I know I shouldn’t be surprised that Ex knows what the “right” thing to say or write is. She’s always willing to “make amends”. It sounds wise not to lose touch with the “important” people in one’s life. And her two ex husbands, no doubt, were important people in her life, so she doesn’t lose touch… even if she doesn’t actually speak to them. Like most narcissists, she uses other people to do the dirty work. She stayed in touch with people in #1’s family and used him to hurt Bill when he dared to defy her orders. And she’s stayed in contact with Bill’s stepmother, so she can keep tabs on Bill and exploit her for money, material goods, and narcissistic supply. You can bet it will happen again, as long as these folks allow her any contact.

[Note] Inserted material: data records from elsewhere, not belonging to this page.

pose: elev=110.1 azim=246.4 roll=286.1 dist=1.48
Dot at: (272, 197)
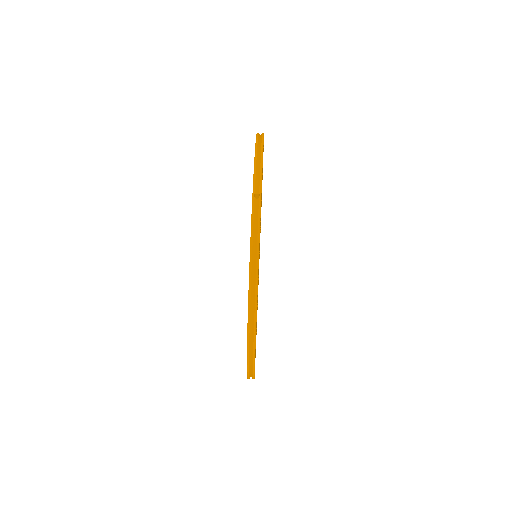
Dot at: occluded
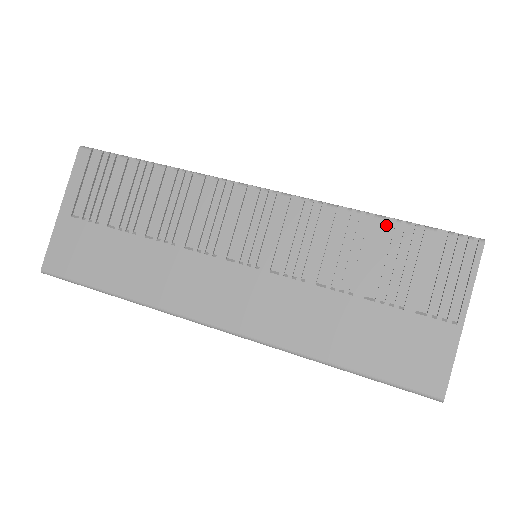
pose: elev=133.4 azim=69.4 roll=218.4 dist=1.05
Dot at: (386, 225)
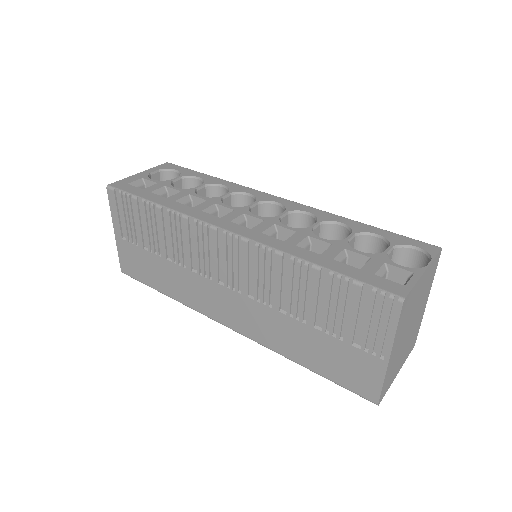
Dot at: (322, 274)
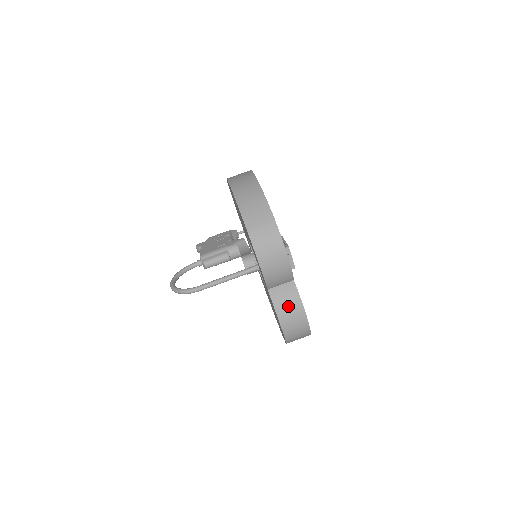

I could ignore her, like I did for years… but either way, she really won’t be ignored. As long as younger daughter is talking to Bill, she will be around… So like it or not, we will have to stay vigilant. Kind of like June in The Handmaid’s Tale.

“You will never be free of me.”
“You don’t deserve to make amends to anyone.”

But she also stays in touch with celebrities… and she has no shame about asking them for stuff, too…

…could you please share with anyone you think might be interested in helping us. Our next expenditure will be a service puppy’s training. I found a place to get a puppy (I hope), but need to pay $12k for the training! Och aye!!!! Our needs are great & friends few.

and

Can you help Autistic wanderer NEEDS fence on the Generosity Network? Every little bit helps!

and

Congratulations on this honor! Coach Sam, could you please, please, please, recommend a point of contact at the conservatory for my daughter who wants to do a study abroad in acting and learning to do more types of voices?

and

Puppy breath is the BEST!!! I cannot wait until we can afford to get a service puppy for my autistic son!!! I know it will be life changing. I just know it!

I really hope she doesn’t get a puppy. I know what happens to living beings who are under her care. They all end up abused and eventually discarded… then hoovered. Fortunately, I also know that most of her big ideas are either overcome by events, or usurped by other shiny passions and whims. That gives me some comfort about the puppy, but it doesn’t change the fact that she’s sketchy as hell. When she tries to “stay in touch” or “make amends”, it’s never for friendship or familial love. It’s because people are tools for her agenda. It’s a chilling thought, isn’t it? Makes me cringe.